- Dataset entries

▽

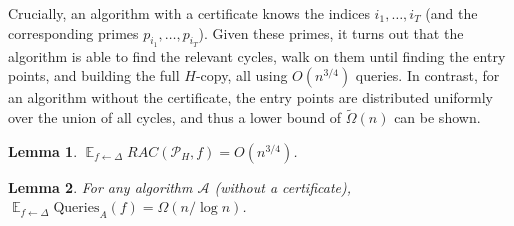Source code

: \documentclass[11pt]{article}
\numberwithin{equation}{section}
\newtheorem{lemma}[lemma]{Lemma}
\newcommand\E{\mathop{\mathbb E}}
\newcommand{\Query}{\text{Queries}}
\renewcommand{\P}{\mathcal{P}}
\newcommand{\1}{\mathbf{1}}
\newcommand{\A}{\mathcal A}
\begin{document}
Crucially, an algorithm with a certificate knows the indices $i_1, \ldots, i_T$ (and the corresponding primes $p_{i_1}, \ldots, p_{i_T}$). Given these primes, it turns out that the algorithm is able to find the relevant cycles, walk on them until finding the entry points, and building the full $H$-copy, all using $O(n^{3/4})$ queries. In contrast, for an algorithm without the certificate, the entry points are distributed uniformly over the union of all cycles, and thus a lower bound of $\tilde\Omega(n)$ can be shown.

\begin{lemma} \label{fixedpointupper}
$\E_{f \leftarrow \Delta} RAC(\P_H, f) = O(n^{3/4})$.
\end{lemma}


\begin{lemma} \label{fixedpointlower}
For any algorithm $\A$ (without a certificate), $\E_{f \leftarrow \Delta} \Query_A(f) = \Omega(n / \log n)$.
\end{lemma}
\end{document}
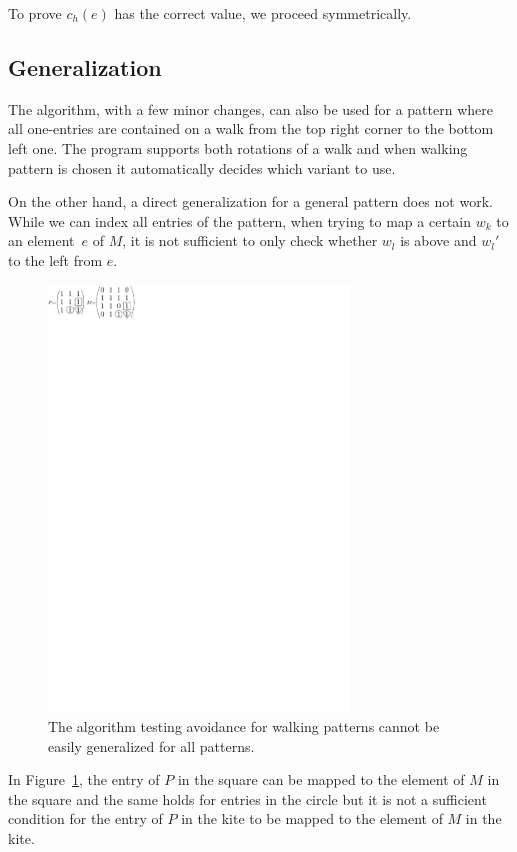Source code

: To prove $c_h(e)$ has the correct value, we proceed symmetrically.

\subsection{Generalization}
The algorithm, with a few minor changes, can also be used for a pattern where all one-entries are contained on a walk from the top right corner to the bottom left one. The program supports both rotations of a walk and when walking pattern is chosen it automatically decides which variant to use.

On the other hand, a direct generalization for a general pattern does not work. While we can index all entries of the pattern, when trying to map a certain $w_k$ to an element~$e$ of $M$, it is not sufficient to only check whether $w_l$ is above and $w_l'$ to the left from $e$.
\begin{figure}[h!]
\centering
\includegraphics[width=80mm]{../img/nogeneral.pdf}
\caption{The algorithm testing avoidance for walking patterns cannot be easily generalized for all patterns.}
\label{nogeneral}
\end{figure}

In Figure~\ref{nogeneral}, the entry of $P$ in the square can be mapped to the element of $M$ in the square and the same holds for entries in the circle but it is not a sufficient condition for the entry of $P$ in the kite to be mapped to the element of $M$ in the kite.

△

- Aim of the task
Search the listing above for the string "leftarrow" and copy each line that has it.

- Result below
$\E_{f \leftarrow \Delta} RAC(\P_H, f) = O(n^{3/4})$.
For any algorithm $\A$ (without a certificate), $\E_{f \leftarrow \Delta} \Query_A(f) = \Omega(n / \log n)$.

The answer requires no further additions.